RİSKLİ YAPILARIN DURUMU
Emlak Uzmanı Aycan Fenercioğlu, Türkiye genelinde kentsel dönüşüm projeleri hakkında değerlendirmelerde bulundu. 6 Şubat depremlerinin ardından hız kazanan dönüşüm projelerinin daha da hızlanması gerektiğini vurgulayan Fenercioğlu, “Depremler değil, binalar can alıyor. Bu nedenle yapıların hızlı bir şekilde yenilenmesi ve güvenli hale getirilmesi şart” dedi.

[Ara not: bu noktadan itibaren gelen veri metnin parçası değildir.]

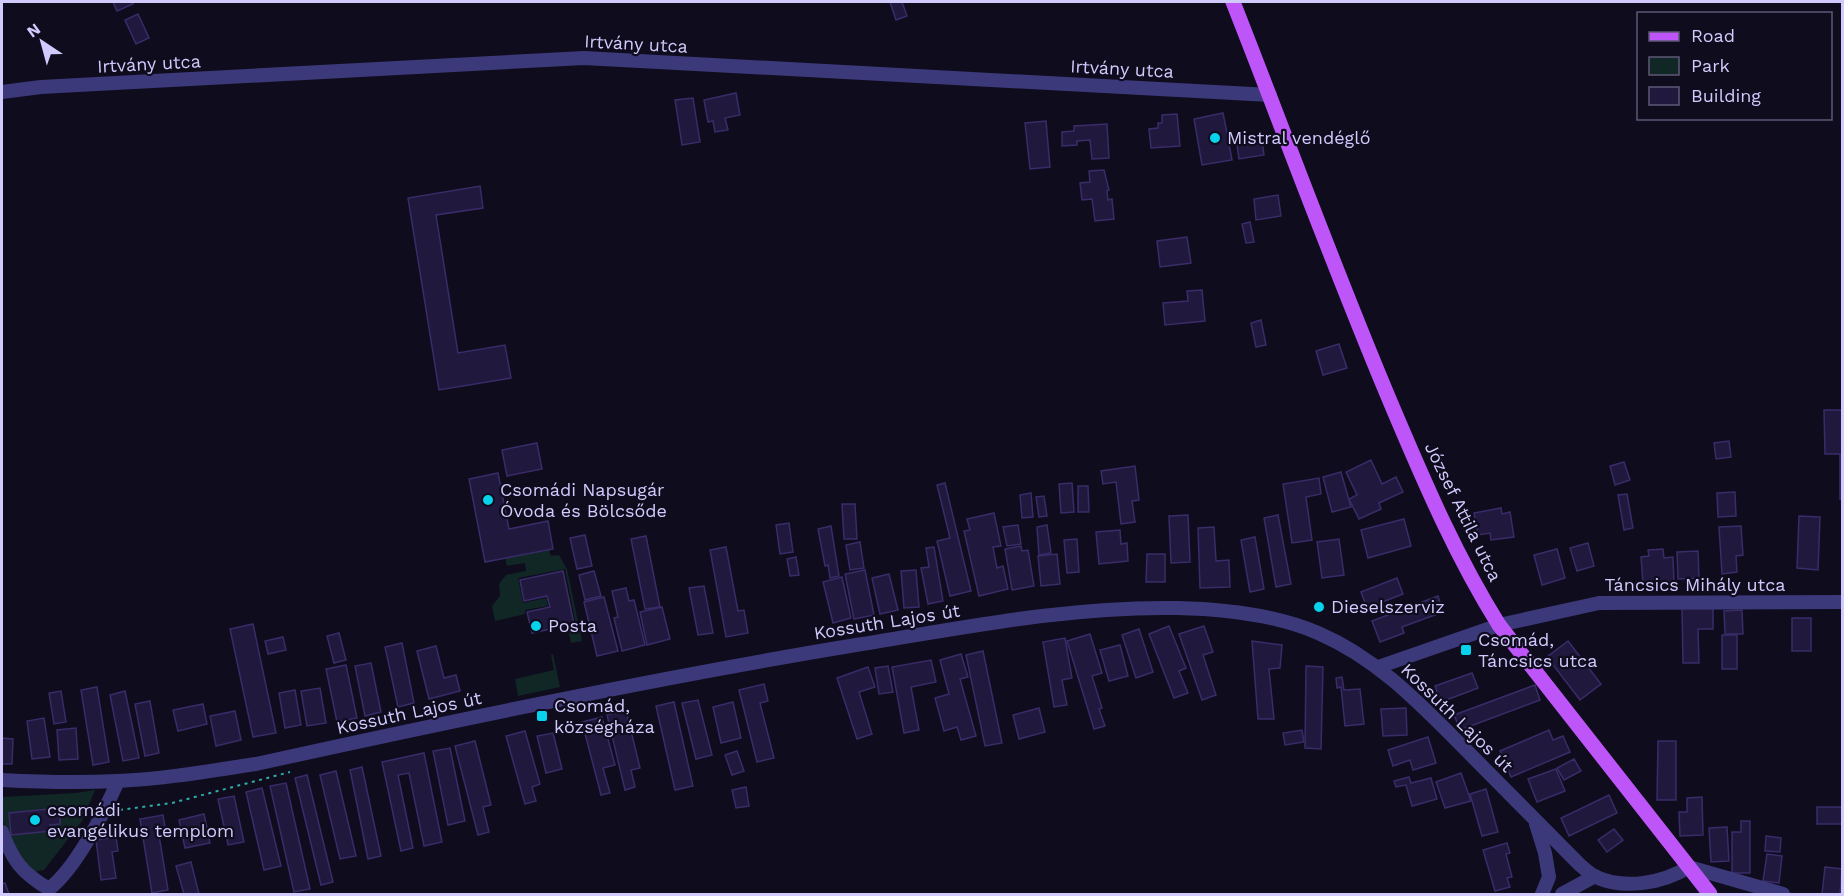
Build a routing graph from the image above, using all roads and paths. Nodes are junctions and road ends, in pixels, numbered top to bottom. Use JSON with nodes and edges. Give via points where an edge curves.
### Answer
{"nodes":[{"id":1,"x":1233,"y":2,"type":"edge"},
{"id":2,"x":2,"y":92,"type":"edge"},
{"id":3,"x":1270,"y":95,"type":"junction"},
{"id":4,"x":1842,"y":602,"type":"edge"},
{"id":5,"x":1499,"y":625,"type":"junction"},
{"id":6,"x":1378,"y":667,"type":"junction"},
{"id":7,"x":292,"y":771,"type":"dead end"},
{"id":8,"x":2,"y":780,"type":"edge"},
{"id":9,"x":118,"y":781,"type":"junction"},
{"id":10,"x":104,"y":812,"type":"junction"},
{"id":11,"x":1534,"y":819,"type":"junction"},
{"id":12,"x":2,"y":832,"type":"edge"},
{"id":13,"x":1689,"y":867,"type":"junction"},
{"id":14,"x":1595,"y":876,"type":"junction"},
{"id":15,"x":49,"y":892,"type":"edge"},
{"id":16,"x":1542,"y":894,"type":"edge"},
{"id":17,"x":1562,"y":894,"type":"edge"},
{"id":18,"x":1710,"y":894,"type":"edge"},
{"id":19,"x":1783,"y":894,"type":"edge"}],
"edges":[{"from":1,"to":3,"type":"main road","name":"József Attila utca"},
{"from":2,"to":3,"type":"street","name":"Irtvány utca","via":[[584,58]]},
{"from":3,"to":5,"type":"main road","name":"József Attila utca","via":[[1368,350],[1429,492]]},
{"from":4,"to":5,"type":"street","name":"Táncsics Mihály utca","via":[[1599,603]]},
{"from":5,"to":6,"type":"street","name":"Táncsics Mihály utca"},
{"from":5,"to":13,"type":"main road","name":"József Attila utca"},
{"from":6,"to":9,"type":"street","name":"Kossuth Lajos út","via":[[1316,632],[1266,617],[1214,609],[1081,610],[610,688],[256,764]]},
{"from":6,"to":11,"type":"street","name":"Kossuth Lajos út","via":[[1416,699]]},
{"from":7,"to":10,"type":"path","via":[[172,803]]},
{"from":8,"to":9,"type":"street","name":"Kossuth Lajos út"},
{"from":9,"to":10,"type":"street"},
{"from":10,"to":15,"type":"street","via":[[62,879]]},
{"from":11,"to":14,"type":"street","name":"Kossuth Lajos út"},
{"from":11,"to":16,"type":"street","via":[[1549,877]]},
{"from":12,"to":15,"type":"street","via":[[14,860]]},
{"from":13,"to":14,"type":"street","name":"Kossuth Lajos út","via":[[1662,879],[1633,884]]},
{"from":13,"to":18,"type":"main road","name":"József Attila utca"},
{"from":13,"to":19,"type":"street"},
{"from":14,"to":17,"type":"street"}]}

Fenercioğlu, kentsel dönüşüm çalışmalarının Kahramanmaraş, Gaziantep ve Hatay gibi depremden etkilenen şehirlerde yoğun bir şekilde sürdüğünü, İstanbul, Ankara ve İzmir gibi büyük şehirlerde ise riskli yapıların yenilenmesi için projelerin hızlandığını ifade etti. Özellikle İstanbul’da hem vatandaşların hem de sektörün yüksek beklentileri olduğunu belirten Fenercioğlu, “Şehrin kritik ve riskli bölgelerinin bir an önce dönüşüme sokulması gerekiyor. Beklentiler büyük, süreç ilerliyor, ancak daha hızlı adımlar atılmalı” şeklinde konuştu.
ESKİ YAPI STOKLARI
Fenercioğlu, “İzmir gibi eski yapı stokuna sahip şehirlerde kentsel dönüşüm, daha güvenli yaşam alanları inşa etmek için önemli bir fırsat. Hem devlet desteği hem de müteahhitlerin katkısıyla İzmir’de daha güvenli ve modern yapılar inşa edileceğine inanıyorum. Bu süreçte hem sektör temsilcilerinin hem de vatandaşların sürece güvenle katılabilmesi için adımlar atılmalı. Türkiye’nin deprem gerçeğiyle yüzleşerek, güvenli ve dayanıklı bir yapı stoğu oluşturmak için hep birlikte çalışmalıyız” ifadelerini kullandı.